The Slow-Burning Issue


DURING his scheduled visit to Tirana on June 10, US President George W Bush may voice support for a Nato invitation to Albania, Croatia and The Former Yugoslav Republic of Macedonia to join the alliance as early as next year. 

Their candidacies would have to receive unanimous approval by the existing 26 members, which include Greece. That makes Nato's sixth expansion a potentially problematic one. Greece does not recognise the last of the three candidates with its constitutional name, Republic of Macedonia, while other Nato members - the US, Turkey and Britain - do. 

The subject came to the fore in the Greek media last week because it was (erroneously) suspected that the name issue would have to be settled for Fyrom, as the former Yugoslav republic is inelegantly known, to enter Nato. Greece fears it may come under renewed pressure to accept Fyrom as the Republic of Macedonia, to which public opinion in Greece is overwhelmingly opposed.

Greece has not so far threatened a veto in Nato nor, it seems, will it have to. The republic is currently entered in Nato's Membership Action Plan (an antechamber to membership) as Fyrom, with an asterisk footnoting Turkey's recognition of its constitutional name. The same system has allowed the republic to conduct its business in the United Nations since 1993, pending a final resolution. In theory, Fyrom could become a full Nato member with its temporary name.

In fact, as many as two-thirds of the world's countries may have already recognised Fyrom as the Republic of Macedonia in the absence of an agreement between Athens and Skopje. Greece continues to have an unobstructed relationship with them and is the biggest foreign investor in Fyrom. So it would appear that the status quo is a good enough non-solution for Greece, Fyrom and everybody else.

Unfortunately, that is not the case. When rivals follow separate versions of reality, they become emboldened in their own version of it. Sooner or later opposed views threaten armed conflict, because entire populations - not just overzealous generals - find themselves without any common understanding. As soon as a shift in the balance of power allows, one will impose itself on the other.

The Greeks rightly fear a growing irredentism in a 'Republic of Macedonia', which implies a claim to all of geographic Macedonia, most of which lies in Greece. It also rightly objects to the ethnic invention that must follow the political one, claiming descent from Alexander the Great, whose palaces were unearthed in Greek Macedonia.

But Fyrom also rightly fears breakup if it fails to find a national identity. Its Albanian population, which has an ethnic identity, has already carved out autonomy for itself in the northwest. Deprived of the epithet 'Macedonian', it is doubtful that two-thirds of the country would really know what else to call themselves.
The Macedonia question has been fraught with missed opportunities for a settlement since December 1991, when a disastrous European Union decision - engineered by Germany and supported by the US - to recognise the republics of Croatia and Slovenia triggered the breakup of Yugoslavia.
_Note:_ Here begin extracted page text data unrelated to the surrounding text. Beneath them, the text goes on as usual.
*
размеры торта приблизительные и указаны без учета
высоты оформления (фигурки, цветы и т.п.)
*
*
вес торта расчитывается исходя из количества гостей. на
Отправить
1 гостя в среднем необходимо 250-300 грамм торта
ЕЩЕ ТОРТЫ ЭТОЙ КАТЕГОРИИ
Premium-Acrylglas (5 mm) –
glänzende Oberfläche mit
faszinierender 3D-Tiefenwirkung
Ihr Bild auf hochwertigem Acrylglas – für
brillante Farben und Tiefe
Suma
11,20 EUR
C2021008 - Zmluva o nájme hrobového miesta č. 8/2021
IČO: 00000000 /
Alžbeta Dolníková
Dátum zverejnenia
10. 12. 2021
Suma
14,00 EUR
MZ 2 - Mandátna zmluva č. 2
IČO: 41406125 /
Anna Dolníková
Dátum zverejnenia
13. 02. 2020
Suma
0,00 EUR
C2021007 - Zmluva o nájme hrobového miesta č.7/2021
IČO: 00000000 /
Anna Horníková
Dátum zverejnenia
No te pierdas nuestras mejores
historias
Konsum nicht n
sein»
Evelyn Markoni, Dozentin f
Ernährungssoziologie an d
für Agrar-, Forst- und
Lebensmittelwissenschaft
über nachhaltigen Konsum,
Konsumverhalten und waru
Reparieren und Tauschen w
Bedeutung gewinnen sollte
By a hair's breadth, Fyrom was spared ethnic war of the kind that engulfed Bosnia-Herzegovina, but it immediately appeared on the world stage touting itself as the Republic of Macedonia, sparking the ire of Greeks.
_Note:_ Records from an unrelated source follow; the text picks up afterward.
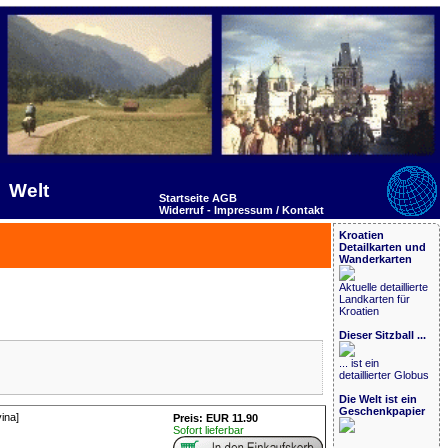
Welt
Startseite
AGB
Widerruf -
Impressum / Kontakt
Kroatien
Detailkarten und
Wanderkarten
Aktuelle detaillierte
Landkarten für
Kroatien
Dieser Sitzball ...
... ist ein
detaillierter Globus
Die Welt ist ein
Geschenkpapier
ina]
Preis: EUR 11.90
Sofort lieferbar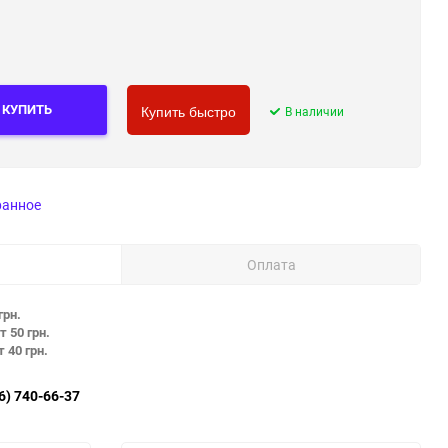
КУПИТЬ
В наличии
Купить быстро
ранное
Оплата
грн.
т 50 грн.
т 40 грн.
6) 740-66-37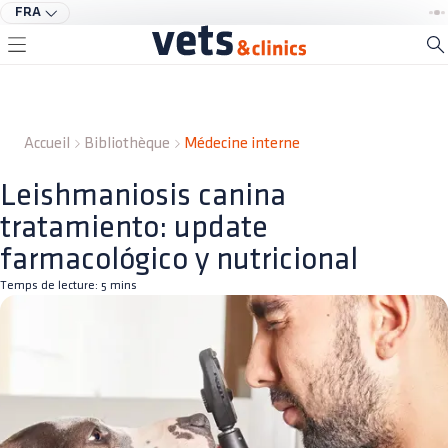
FRA
Accueil
Bibliothèque
Médecine interne
Leishmaniosis canina
tratamiento: update
farmacológico y nutricional
Temps de lecture:
5
mins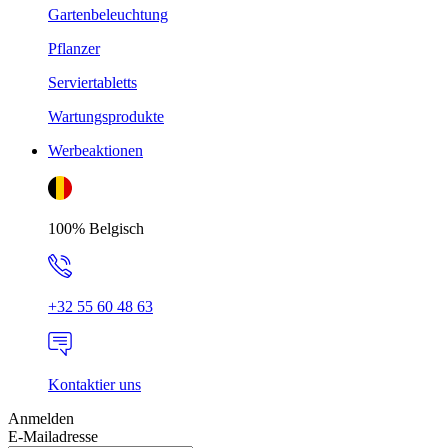
Gartenbeleuchtung
Pflanzer
Serviertabletts
Wartungsprodukte
Werbeaktionen
100% Belgisch
+32 55 60 48 63
Kontaktier uns
Anmelden
E-Mailadresse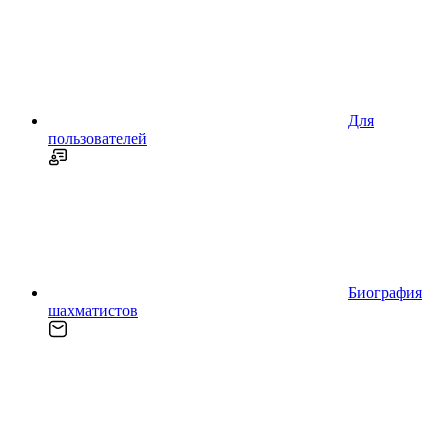
Для
пользователей
Биография
шахматистов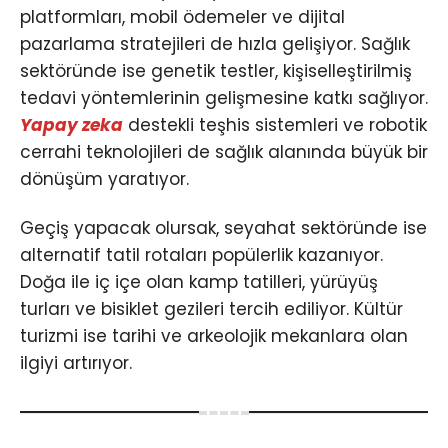
platformları, mobil ödemeler ve dijital
pazarlama stratejileri de hızla gelişiyor. Sağlık
sektöründe ise genetik testler, kişiselleştirilmiş
tedavi yöntemlerinin gelişmesine katkı sağlıyor.
Yapay zeka
destekli teşhis sistemleri ve robotik
cerrahi teknolojileri de sağlık alanında büyük bir
dönüşüm yaratıyor.
Geçiş yapacak olursak, seyahat sektöründe ise
alternatif tatil rotaları popülerlik kazanıyor.
Doğa ile iç içe olan kamp tatilleri, yürüyüş
turları ve bisiklet gezileri tercih ediliyor. Kültür
turizmi ise tarihi ve arkeolojik mekanlara olan
ilgiyi artırıyor.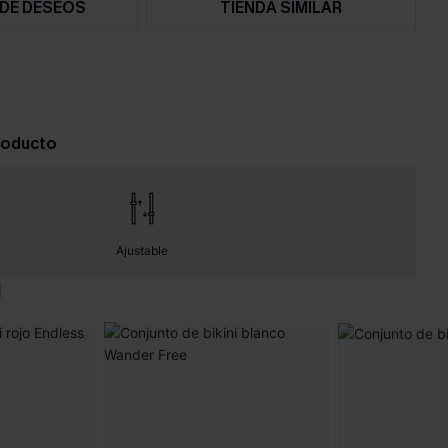
 DE DESEOS
TIENDA SIMILAR
roducto
Ajustable
N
Greek nationalism was a match for Macedonian. In 1992 the Greeks made it impossible for the government in Athens to reach a compromise with Skopje using any composite of the M-word. Proposals included Dardania and Peonia, after ancient tribes that had inhabited Fyrom in antiquity, and even Vardarslavia, after the river Vardar that crosses Fyrom. On the more sober soil of the European Commission, Greece's foreign minister, Antonis Samaras, rejected a proposal of 'New Macedonia'.

Privately, Greece agreed to 'New Macedonia' the following year in back room negotiations on how to admit Fyrom to the United Nations. But as soon as the news was leaked in Athens, Prime Minister Constantine Mitsotakis was threatened by members of his own party with a vote of no confidence.

Now the issue has moved on from bilateral recognitions, which Greece has failed to prevent, to recognition in international bodies. It is in Nato that the next battle will be fought.

Today, either New Macedonia or Slav Macedonia - particularly if they are Latinised in their Slavic pronunciation, Novamacedonia and Slavomacedonia - constitute proposals to which Greece could officially agree. They would still run against public opinion, but they would not be politically ruinous.

But now it is Skopje that is playing for time. In 1992 it was internationally unrecognised, trying to stay out of a Yugoslav civil war and internally unstable. Today it is a UN member, a candidate for Nato and, more academically, the European Union. It has learned to play the card of its internal instability as a negotiating strength with nervous Europeans, who would rather provide Greece with another foreign policy problem than the entire European Union with another Balkan conflict. Fyrom has no reason to hurry, and neither has anyone else.

The conventional path for the international community will be to allow Greece and Fyrom to make all the diplomatic progress they can internationally, but essentially to ignore the substance of their problem. Greeks have fought politics with history before - in seeking the centenary Olympics - and lost. They are unlikely to do better with the same strategy now.